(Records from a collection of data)
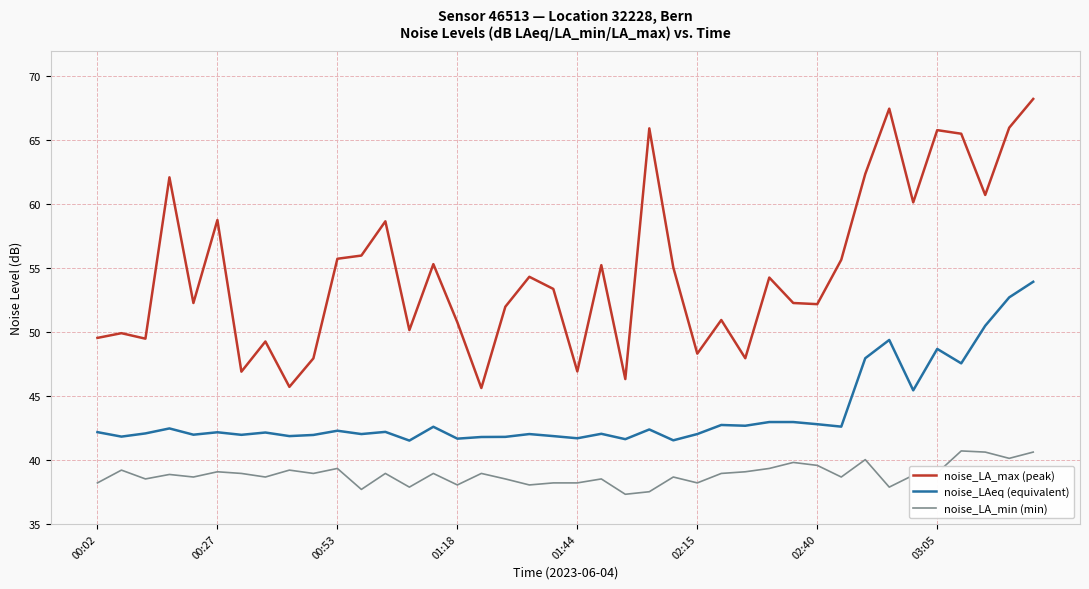

Rank the series by their maximum value, from highest to lowest.

noise_LA_max (peak), noise_LAeq (equivalent), noise_LA_min (min)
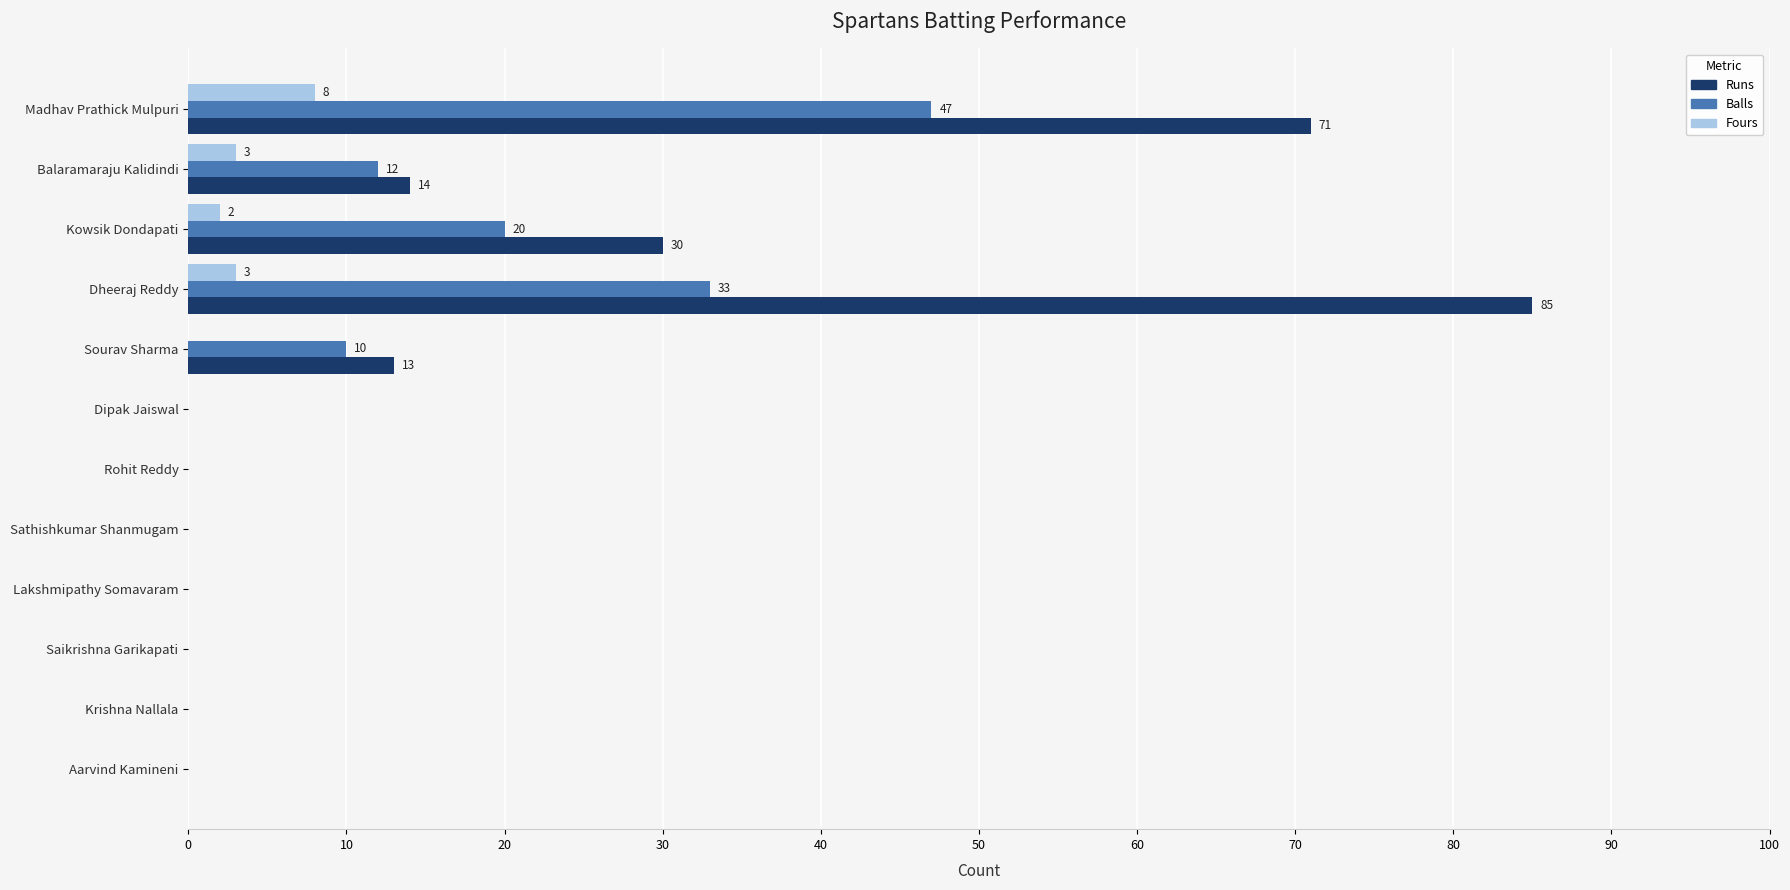

What is the approximate value of Runs at Dheeraj Reddy?

85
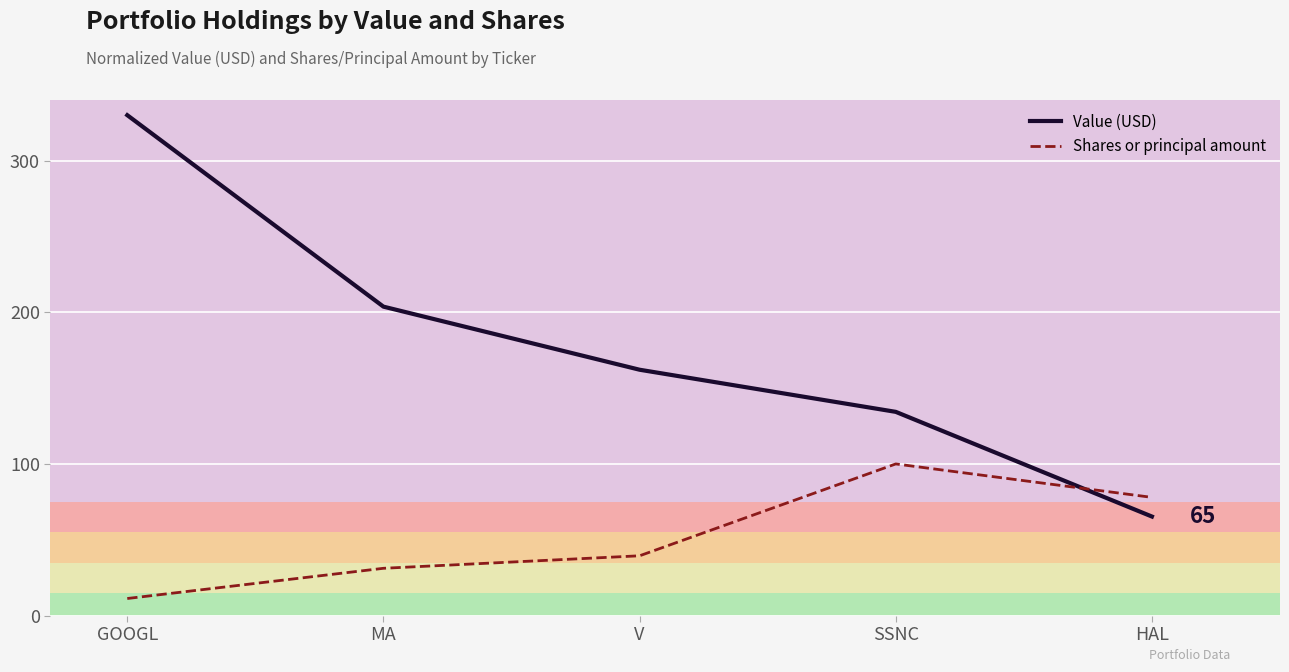

True or false: Shares or principal amount has more than 2 interior local peaks.

False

# Action item
Retype every line of the records above word for word, but leave the pictures out.

# Response to this exercise
Rank the series by their maximum value, from highest to lowest.

noise_LA_max (peak), noise_LAeq (equivalent), noise_LA_min (min)

What is the approximate value of Runs at Dheeraj Reddy?

85

True or false: Shares or principal amount has more than 2 interior local peaks.

False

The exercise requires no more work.